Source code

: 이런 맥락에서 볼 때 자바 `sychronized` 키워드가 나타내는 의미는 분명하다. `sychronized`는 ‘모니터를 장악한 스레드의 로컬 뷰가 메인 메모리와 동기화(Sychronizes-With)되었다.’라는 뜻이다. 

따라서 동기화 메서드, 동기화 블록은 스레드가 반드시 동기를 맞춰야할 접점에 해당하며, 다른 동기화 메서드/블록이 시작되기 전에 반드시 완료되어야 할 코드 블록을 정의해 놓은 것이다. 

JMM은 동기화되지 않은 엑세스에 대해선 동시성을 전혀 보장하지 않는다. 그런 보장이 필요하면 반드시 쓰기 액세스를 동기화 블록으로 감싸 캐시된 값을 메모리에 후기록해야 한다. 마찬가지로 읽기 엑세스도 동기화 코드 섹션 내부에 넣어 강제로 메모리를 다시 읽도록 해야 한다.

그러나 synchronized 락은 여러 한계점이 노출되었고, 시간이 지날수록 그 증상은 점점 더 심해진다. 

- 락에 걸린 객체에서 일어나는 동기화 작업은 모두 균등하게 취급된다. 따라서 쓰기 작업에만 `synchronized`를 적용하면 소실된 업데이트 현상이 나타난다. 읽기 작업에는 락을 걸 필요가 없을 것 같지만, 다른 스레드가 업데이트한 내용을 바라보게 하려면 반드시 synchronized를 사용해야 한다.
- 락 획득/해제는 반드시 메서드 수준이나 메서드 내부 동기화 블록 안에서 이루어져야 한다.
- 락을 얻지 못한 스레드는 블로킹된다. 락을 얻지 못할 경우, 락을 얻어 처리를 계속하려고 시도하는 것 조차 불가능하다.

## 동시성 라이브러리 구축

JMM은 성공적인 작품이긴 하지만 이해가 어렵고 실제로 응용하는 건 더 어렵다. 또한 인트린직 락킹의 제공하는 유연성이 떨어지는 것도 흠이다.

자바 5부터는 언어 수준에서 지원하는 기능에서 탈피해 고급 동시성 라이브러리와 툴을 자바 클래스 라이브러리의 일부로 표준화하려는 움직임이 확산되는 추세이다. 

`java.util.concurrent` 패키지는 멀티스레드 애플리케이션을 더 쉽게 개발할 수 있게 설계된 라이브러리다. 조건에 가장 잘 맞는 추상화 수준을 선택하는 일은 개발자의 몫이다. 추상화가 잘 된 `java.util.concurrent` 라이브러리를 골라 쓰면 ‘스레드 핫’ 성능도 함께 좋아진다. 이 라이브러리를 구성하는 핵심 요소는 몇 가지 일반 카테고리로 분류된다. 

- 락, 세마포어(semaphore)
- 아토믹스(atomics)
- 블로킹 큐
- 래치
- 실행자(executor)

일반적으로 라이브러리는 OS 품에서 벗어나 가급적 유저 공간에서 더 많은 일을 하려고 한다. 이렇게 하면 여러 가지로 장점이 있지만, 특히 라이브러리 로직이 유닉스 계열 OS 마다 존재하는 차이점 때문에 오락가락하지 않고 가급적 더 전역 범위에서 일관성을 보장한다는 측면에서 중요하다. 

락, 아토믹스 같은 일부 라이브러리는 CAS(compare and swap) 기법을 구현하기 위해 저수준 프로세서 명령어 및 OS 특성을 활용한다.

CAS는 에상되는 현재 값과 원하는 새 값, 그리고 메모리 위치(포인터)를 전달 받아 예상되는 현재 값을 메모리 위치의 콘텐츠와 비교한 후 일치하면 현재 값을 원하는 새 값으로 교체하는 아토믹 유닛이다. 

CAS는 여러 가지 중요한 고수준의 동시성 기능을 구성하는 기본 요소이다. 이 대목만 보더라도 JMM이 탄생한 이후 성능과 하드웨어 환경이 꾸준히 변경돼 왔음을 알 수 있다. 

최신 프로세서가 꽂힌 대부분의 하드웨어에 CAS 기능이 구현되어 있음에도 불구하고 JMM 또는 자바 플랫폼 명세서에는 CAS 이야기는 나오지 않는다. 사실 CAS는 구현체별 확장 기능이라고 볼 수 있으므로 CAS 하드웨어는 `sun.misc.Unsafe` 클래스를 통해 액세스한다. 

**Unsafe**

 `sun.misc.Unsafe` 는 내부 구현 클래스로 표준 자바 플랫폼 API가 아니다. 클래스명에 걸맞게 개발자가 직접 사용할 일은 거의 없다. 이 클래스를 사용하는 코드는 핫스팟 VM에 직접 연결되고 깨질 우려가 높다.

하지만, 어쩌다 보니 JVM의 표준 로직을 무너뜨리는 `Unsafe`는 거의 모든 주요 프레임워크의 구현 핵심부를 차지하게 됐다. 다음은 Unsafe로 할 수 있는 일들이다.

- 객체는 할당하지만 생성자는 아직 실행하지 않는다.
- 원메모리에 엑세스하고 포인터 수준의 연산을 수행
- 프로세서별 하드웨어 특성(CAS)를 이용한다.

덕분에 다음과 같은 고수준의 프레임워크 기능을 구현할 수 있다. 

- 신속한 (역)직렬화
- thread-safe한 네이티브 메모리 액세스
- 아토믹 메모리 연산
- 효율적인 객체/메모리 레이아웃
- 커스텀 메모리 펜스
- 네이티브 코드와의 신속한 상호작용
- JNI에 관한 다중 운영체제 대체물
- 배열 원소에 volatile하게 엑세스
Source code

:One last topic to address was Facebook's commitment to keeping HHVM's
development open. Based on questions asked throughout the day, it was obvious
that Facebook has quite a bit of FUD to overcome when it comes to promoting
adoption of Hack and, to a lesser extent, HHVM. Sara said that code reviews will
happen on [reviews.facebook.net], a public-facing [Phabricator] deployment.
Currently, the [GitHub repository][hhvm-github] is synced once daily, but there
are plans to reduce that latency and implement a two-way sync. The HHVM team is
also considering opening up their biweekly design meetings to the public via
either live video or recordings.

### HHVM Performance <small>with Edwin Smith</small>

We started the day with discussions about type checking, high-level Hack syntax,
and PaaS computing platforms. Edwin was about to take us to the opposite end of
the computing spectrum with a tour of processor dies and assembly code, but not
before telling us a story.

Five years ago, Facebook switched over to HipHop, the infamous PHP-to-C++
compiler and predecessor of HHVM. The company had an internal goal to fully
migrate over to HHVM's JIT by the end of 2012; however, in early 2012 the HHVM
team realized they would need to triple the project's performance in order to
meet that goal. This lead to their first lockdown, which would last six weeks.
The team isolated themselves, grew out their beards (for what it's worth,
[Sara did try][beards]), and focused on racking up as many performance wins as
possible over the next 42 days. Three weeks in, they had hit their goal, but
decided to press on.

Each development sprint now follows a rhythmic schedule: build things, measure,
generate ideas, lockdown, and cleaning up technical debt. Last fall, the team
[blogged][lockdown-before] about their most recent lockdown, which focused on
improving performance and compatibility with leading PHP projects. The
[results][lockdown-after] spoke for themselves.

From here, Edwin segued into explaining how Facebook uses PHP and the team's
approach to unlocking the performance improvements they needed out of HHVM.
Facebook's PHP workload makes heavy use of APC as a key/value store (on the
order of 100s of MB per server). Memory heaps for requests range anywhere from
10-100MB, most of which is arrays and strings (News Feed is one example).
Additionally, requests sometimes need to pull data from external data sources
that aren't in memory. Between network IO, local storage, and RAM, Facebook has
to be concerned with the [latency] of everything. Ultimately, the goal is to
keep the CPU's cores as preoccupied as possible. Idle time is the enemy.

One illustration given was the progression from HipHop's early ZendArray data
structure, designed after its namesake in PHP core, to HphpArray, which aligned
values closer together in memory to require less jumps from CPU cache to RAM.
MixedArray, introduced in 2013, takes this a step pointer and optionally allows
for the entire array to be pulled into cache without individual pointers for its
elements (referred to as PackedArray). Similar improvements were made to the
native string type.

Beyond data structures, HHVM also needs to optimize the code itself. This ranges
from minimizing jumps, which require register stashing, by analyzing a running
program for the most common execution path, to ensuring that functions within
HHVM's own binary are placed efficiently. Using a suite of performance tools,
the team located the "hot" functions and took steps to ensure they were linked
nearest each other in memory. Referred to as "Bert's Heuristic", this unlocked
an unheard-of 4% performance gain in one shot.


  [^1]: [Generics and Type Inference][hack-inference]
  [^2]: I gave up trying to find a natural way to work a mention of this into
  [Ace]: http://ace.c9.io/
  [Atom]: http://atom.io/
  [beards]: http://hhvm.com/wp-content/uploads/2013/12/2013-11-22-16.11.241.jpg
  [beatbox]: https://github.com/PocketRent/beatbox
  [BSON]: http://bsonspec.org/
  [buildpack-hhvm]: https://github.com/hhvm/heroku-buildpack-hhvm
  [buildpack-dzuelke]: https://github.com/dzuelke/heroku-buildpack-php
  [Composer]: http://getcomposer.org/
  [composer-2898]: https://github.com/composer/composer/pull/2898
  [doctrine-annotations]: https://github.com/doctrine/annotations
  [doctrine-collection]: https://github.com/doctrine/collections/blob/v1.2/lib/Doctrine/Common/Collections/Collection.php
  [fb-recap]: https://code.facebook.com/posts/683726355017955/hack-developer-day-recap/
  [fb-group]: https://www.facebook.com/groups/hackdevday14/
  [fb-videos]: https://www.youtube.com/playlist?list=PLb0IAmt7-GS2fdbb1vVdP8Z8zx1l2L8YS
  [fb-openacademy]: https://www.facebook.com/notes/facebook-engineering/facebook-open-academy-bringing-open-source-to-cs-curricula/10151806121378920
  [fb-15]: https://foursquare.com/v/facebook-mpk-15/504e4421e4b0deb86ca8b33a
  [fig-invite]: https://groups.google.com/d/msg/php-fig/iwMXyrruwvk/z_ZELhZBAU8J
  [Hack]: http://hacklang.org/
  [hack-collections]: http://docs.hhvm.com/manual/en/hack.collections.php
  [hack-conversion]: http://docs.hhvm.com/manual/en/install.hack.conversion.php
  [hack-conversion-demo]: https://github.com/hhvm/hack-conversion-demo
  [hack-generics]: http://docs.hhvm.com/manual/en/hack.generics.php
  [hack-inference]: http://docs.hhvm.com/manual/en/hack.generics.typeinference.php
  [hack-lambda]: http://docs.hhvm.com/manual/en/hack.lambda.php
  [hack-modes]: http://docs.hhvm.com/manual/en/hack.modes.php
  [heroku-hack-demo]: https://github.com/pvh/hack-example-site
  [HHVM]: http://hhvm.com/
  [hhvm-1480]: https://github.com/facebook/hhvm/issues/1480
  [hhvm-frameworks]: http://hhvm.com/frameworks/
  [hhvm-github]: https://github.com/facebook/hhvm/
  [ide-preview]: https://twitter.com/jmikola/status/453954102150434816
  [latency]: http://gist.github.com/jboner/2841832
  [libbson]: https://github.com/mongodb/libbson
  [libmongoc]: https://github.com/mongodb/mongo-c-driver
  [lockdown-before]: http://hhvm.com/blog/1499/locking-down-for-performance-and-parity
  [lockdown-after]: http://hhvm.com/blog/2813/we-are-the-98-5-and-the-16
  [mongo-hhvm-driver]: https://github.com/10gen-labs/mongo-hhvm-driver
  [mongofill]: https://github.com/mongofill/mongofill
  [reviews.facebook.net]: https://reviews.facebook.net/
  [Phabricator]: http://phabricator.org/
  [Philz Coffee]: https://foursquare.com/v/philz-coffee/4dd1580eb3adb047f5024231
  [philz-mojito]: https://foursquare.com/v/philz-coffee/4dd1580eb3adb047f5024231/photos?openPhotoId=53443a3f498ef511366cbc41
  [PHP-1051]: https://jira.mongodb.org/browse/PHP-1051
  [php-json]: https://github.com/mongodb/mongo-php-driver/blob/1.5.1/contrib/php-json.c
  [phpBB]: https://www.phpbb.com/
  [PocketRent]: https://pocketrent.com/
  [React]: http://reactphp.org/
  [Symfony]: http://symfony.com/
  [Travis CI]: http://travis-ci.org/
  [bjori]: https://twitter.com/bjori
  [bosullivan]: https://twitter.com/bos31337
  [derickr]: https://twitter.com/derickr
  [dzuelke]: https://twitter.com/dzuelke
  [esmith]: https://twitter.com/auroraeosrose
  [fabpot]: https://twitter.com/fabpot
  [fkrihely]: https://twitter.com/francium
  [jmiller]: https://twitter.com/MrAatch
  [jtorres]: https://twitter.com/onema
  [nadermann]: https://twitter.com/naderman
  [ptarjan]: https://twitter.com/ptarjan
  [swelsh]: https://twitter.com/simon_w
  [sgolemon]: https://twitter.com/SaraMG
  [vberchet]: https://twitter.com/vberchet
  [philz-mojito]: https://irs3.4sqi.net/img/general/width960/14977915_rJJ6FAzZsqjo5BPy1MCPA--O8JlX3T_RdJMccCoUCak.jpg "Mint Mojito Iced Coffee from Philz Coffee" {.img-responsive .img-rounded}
※ ※ ※
_What you are asked to do_
Repeat the material above exactly, beginning with its first line and ending with the line that holds "- 실행자(executor)", and leave out everything else.

_Response to the task_
Source code

: 이런 맥락에서 볼 때 자바 `sychronized` 키워드가 나타내는 의미는 분명하다. `sychronized`는 ‘모니터를 장악한 스레드의 로컬 뷰가 메인 메모리와 동기화(Sychronizes-With)되었다.’라는 뜻이다. 

따라서 동기화 메서드, 동기화 블록은 스레드가 반드시 동기를 맞춰야할 접점에 해당하며, 다른 동기화 메서드/블록이 시작되기 전에 반드시 완료되어야 할 코드 블록을 정의해 놓은 것이다. 

JMM은 동기화되지 않은 엑세스에 대해선 동시성을 전혀 보장하지 않는다. 그런 보장이 필요하면 반드시 쓰기 액세스를 동기화 블록으로 감싸 캐시된 값을 메모리에 후기록해야 한다. 마찬가지로 읽기 엑세스도 동기화 코드 섹션 내부에 넣어 강제로 메모리를 다시 읽도록 해야 한다.

그러나 synchronized 락은 여러 한계점이 노출되었고, 시간이 지날수록 그 증상은 점점 더 심해진다. 

- 락에 걸린 객체에서 일어나는 동기화 작업은 모두 균등하게 취급된다. 따라서 쓰기 작업에만 `synchronized`를 적용하면 소실된 업데이트 현상이 나타난다. 읽기 작업에는 락을 걸 필요가 없을 것 같지만, 다른 스레드가 업데이트한 내용을 바라보게 하려면 반드시 synchronized를 사용해야 한다.
- 락 획득/해제는 반드시 메서드 수준이나 메서드 내부 동기화 블록 안에서 이루어져야 한다.
- 락을 얻지 못한 스레드는 블로킹된다. 락을 얻지 못할 경우, 락을 얻어 처리를 계속하려고 시도하는 것 조차 불가능하다.

## 동시성 라이브러리 구축

JMM은 성공적인 작품이긴 하지만 이해가 어렵고 실제로 응용하는 건 더 어렵다. 또한 인트린직 락킹의 제공하는 유연성이 떨어지는 것도 흠이다.

자바 5부터는 언어 수준에서 지원하는 기능에서 탈피해 고급 동시성 라이브러리와 툴을 자바 클래스 라이브러리의 일부로 표준화하려는 움직임이 확산되는 추세이다. 

`java.util.concurrent` 패키지는 멀티스레드 애플리케이션을 더 쉽게 개발할 수 있게 설계된 라이브러리다. 조건에 가장 잘 맞는 추상화 수준을 선택하는 일은 개발자의 몫이다. 추상화가 잘 된 `java.util.concurrent` 라이브러리를 골라 쓰면 ‘스레드 핫’ 성능도 함께 좋아진다. 이 라이브러리를 구성하는 핵심 요소는 몇 가지 일반 카테고리로 분류된다. 

- 락, 세마포어(semaphore)
- 아토믹스(atomics)
- 블로킹 큐
- 래치
- 실행자(executor)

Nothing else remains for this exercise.